THE RECORDS:
..........
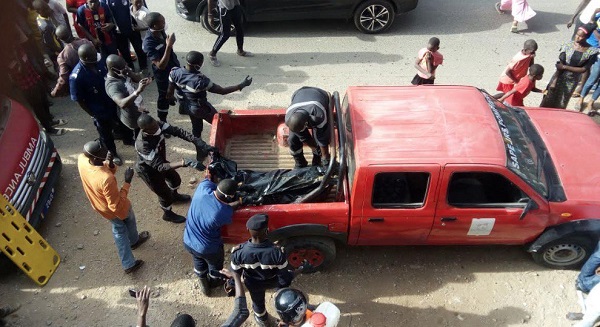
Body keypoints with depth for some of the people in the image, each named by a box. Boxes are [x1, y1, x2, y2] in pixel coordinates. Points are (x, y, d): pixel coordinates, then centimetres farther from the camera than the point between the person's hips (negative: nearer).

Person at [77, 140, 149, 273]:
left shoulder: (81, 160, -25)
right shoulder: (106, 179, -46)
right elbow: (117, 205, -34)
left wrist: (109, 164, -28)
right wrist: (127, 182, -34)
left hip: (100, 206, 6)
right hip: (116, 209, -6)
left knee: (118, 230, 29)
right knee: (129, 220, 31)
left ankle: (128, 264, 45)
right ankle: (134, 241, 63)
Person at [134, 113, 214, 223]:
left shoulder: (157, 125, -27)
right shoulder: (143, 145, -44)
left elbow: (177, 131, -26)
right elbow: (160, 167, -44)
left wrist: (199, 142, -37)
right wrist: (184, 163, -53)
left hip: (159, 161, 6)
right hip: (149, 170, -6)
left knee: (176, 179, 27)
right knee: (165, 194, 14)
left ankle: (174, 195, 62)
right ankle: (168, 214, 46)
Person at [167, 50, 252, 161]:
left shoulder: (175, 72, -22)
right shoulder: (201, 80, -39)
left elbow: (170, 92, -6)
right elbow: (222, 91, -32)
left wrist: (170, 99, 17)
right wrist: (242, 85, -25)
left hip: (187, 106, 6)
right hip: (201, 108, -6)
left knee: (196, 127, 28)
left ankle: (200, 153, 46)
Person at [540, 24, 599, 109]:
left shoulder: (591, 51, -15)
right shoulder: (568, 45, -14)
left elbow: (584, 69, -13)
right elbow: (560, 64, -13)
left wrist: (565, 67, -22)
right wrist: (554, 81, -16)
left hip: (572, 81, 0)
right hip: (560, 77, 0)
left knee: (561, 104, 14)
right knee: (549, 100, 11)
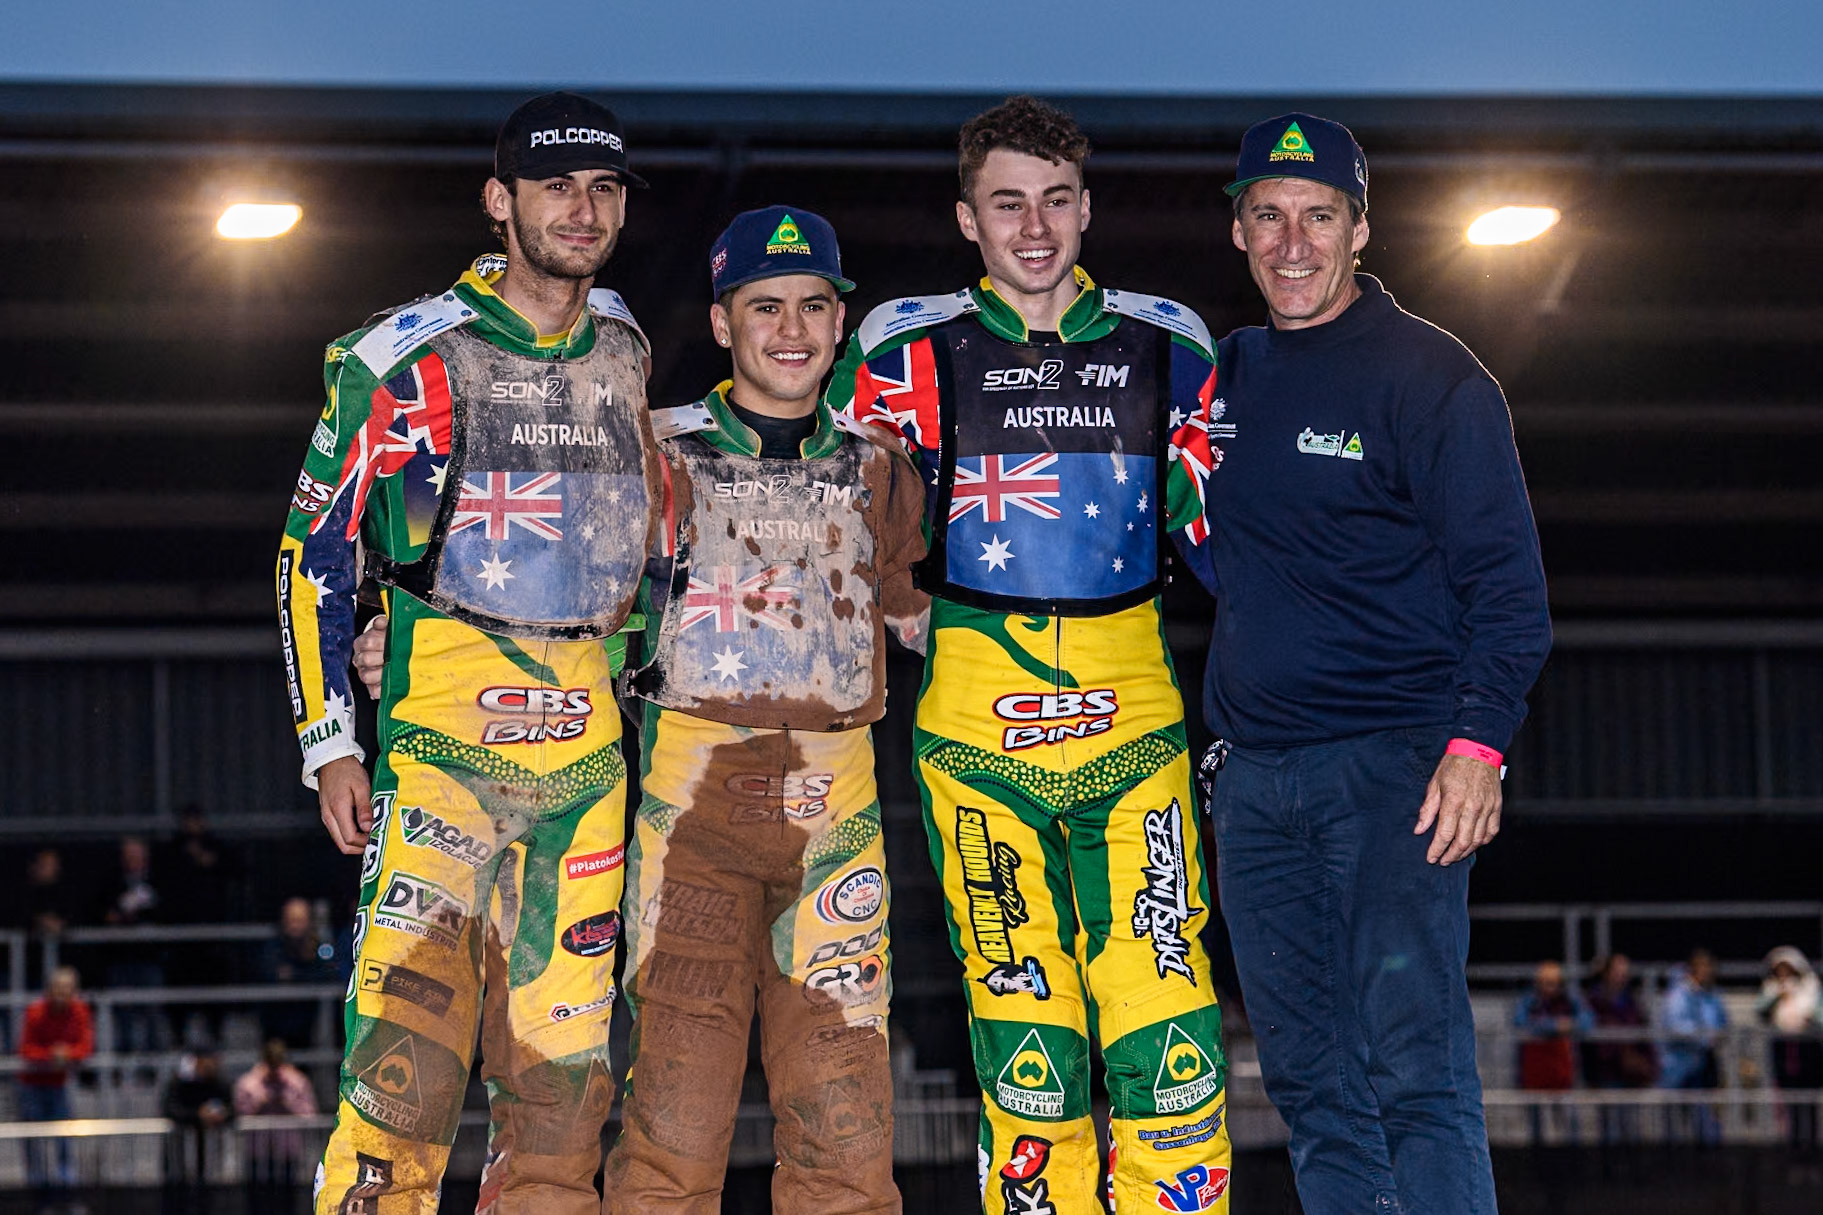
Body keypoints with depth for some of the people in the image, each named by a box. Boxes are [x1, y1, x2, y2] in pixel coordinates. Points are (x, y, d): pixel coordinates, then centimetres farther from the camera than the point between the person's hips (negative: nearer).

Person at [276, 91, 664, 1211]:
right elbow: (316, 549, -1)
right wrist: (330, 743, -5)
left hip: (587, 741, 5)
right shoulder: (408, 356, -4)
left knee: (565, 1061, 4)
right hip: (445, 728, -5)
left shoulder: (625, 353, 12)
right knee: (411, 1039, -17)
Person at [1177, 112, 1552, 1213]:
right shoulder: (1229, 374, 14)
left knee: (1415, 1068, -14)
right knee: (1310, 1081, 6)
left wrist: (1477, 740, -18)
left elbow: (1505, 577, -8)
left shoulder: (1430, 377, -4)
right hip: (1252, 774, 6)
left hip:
..........
EXERCISE GOAL:
Transcribe the data from its first line up to and including the line containing "left shoulder: (81, 160, -25)", leaving out the pictures.

SOLVED EXERCISE:
Body keypoints with depth for some of the people in the image, each named by a box. Boxes are [x1, y1, x2, y2] in pixel coordinates. Points are (x, y, d): pixel coordinates, then centimetres farther from the camera than the point between the person's hips (negative: nearer).

Person at [77, 140, 149, 273]:
left shoulder: (81, 160, -25)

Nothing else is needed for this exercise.